# Stored items
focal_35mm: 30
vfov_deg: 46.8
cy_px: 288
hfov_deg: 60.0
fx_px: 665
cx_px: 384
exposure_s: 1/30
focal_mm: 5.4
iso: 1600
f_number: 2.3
--
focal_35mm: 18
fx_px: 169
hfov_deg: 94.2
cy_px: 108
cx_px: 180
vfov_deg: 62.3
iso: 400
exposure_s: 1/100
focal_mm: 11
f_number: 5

# WHAT YOU ARE ASKED TO DO
Nothing but the lines above from the one containing "focal_35mm: 18" through the one containing "f_number: 5" should appear in the answer, each repeated exactly.

# FINAL ANSWER
focal_35mm: 18
fx_px: 169
hfov_deg: 94.2
cy_px: 108
cx_px: 180
vfov_deg: 62.3
iso: 400
exposure_s: 1/100
focal_mm: 11
f_number: 5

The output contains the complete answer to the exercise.